→ **PROBLEM STATEMENT**: Select the lines of the records containing the word "true" and list them.

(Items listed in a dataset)
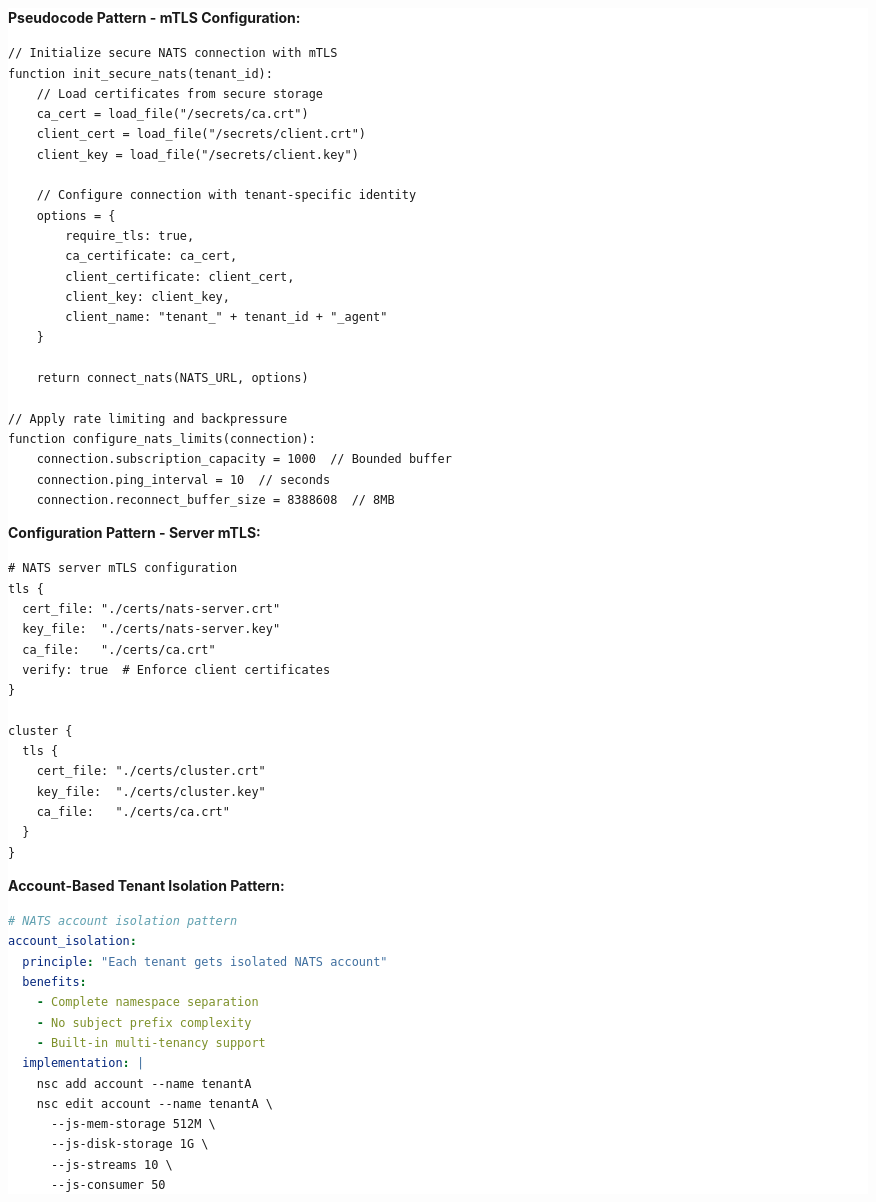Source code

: **Pseudocode Pattern - mTLS Configuration:**
```pseudocode
// Initialize secure NATS connection with mTLS
function init_secure_nats(tenant_id):
    // Load certificates from secure storage
    ca_cert = load_file("/secrets/ca.crt")
    client_cert = load_file("/secrets/client.crt")
    client_key = load_file("/secrets/client.key")
    
    // Configure connection with tenant-specific identity
    options = {
        require_tls: true,
        ca_certificate: ca_cert,
        client_certificate: client_cert,
        client_key: client_key,
        client_name: "tenant_" + tenant_id + "_agent"
    }
    
    return connect_nats(NATS_URL, options)

// Apply rate limiting and backpressure
function configure_nats_limits(connection):
    connection.subscription_capacity = 1000  // Bounded buffer
    connection.ping_interval = 10  // seconds
    connection.reconnect_buffer_size = 8388608  // 8MB
```

**Configuration Pattern - Server mTLS:**
```hocon
# NATS server mTLS configuration
tls {
  cert_file: "./certs/nats-server.crt"
  key_file:  "./certs/nats-server.key"
  ca_file:   "./certs/ca.crt"
  verify: true  # Enforce client certificates
}

cluster {
  tls {
    cert_file: "./certs/cluster.crt"
    key_file:  "./certs/cluster.key"
    ca_file:   "./certs/ca.crt"
  }
}
```

**Account-Based Tenant Isolation Pattern:**
```yaml
# NATS account isolation pattern
account_isolation:
  principle: "Each tenant gets isolated NATS account"
  benefits:
    - Complete namespace separation
    - No subject prefix complexity
    - Built-in multi-tenancy support
  implementation: |
    nsc add account --name tenantA
    nsc edit account --name tenantA \
      --js-mem-storage 512M \
      --js-disk-storage 1G \
      --js-streams 10 \
      --js-consumer 50
```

→ **OUTPUT**:
        require_tls: true,
  verify: true  # Enforce client certificates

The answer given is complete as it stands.